I found what David Letterman said about Sept.11 very poignant and true. I am paraphrasing. Something like "we are told this act was performed by some religious zealots. They did it in the name of religion. How will that ever make any goddamned sense?"
I have seen many of the online movies regarding other motives and scenarios regarding the World Trade Centers' collapse. Some seem to have compelling evidence. However, it is unfathomable that they are true. It is easier to believe, although unbelievably absurd, that the attacks were in the name of religion.
In my insignificant life...
Hand delivered my proposal mail this morning. I feel relieved and excited. I also feel afraid as I have received very little feedback on it other than Lana proofreading a draft or so ago for grammar. I think it is interesting and well-done. However, I am afraid I have missed something huge, or something along the lines of 'they are going to find out' I am not smart.
Taught 2 swimmings this morning. Have 2 this afternoon. I have 8 hours of clients tomorrow. Got done with my proposal just in time. It is challenging for me to be positive, authoritative, watchful, and relaxed simultaneously. Especially while trying to learn 120 names. It all comes together after a couple of weeks, but the first few are intense.

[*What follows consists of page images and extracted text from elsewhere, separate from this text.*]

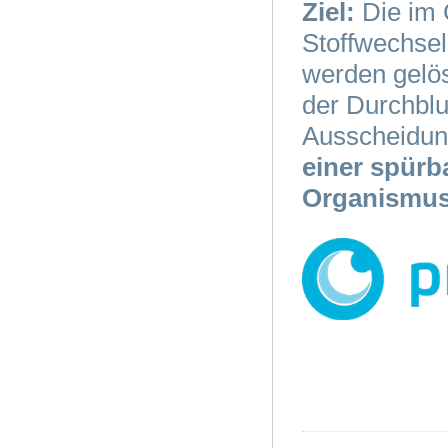
Ziel:
Die im
Stoffwechse
werden gelös
der Durchblu
Ausscheidun
einer spürb
Organismus 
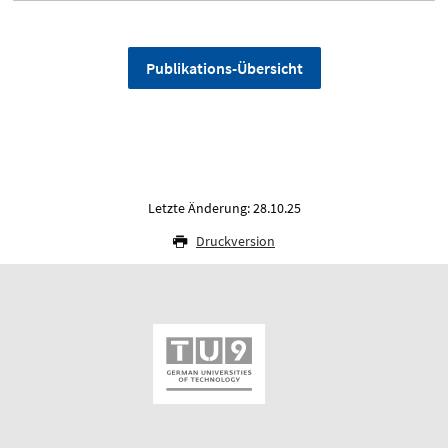
Publikations-Übersicht
Letzte Änderung: 28.10.25
Druckversion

I am REALLY trying to maintain an attitude of service and gratitude. I remember each morning, then I realize mid-way through the day that I have forgotten. I can't believe I am still human. It seems after practicing this for 10 years or so I would be sweeter, calmer, and more perfect. If I were perfect, I wouldn't need God's help. I think that perfectionism has been the most plaguing character defect ever. It permeates every aspect of my life. The BB says the worst culprit is fear. I suppose perfectionism is rooted in fear. OK, I'm done.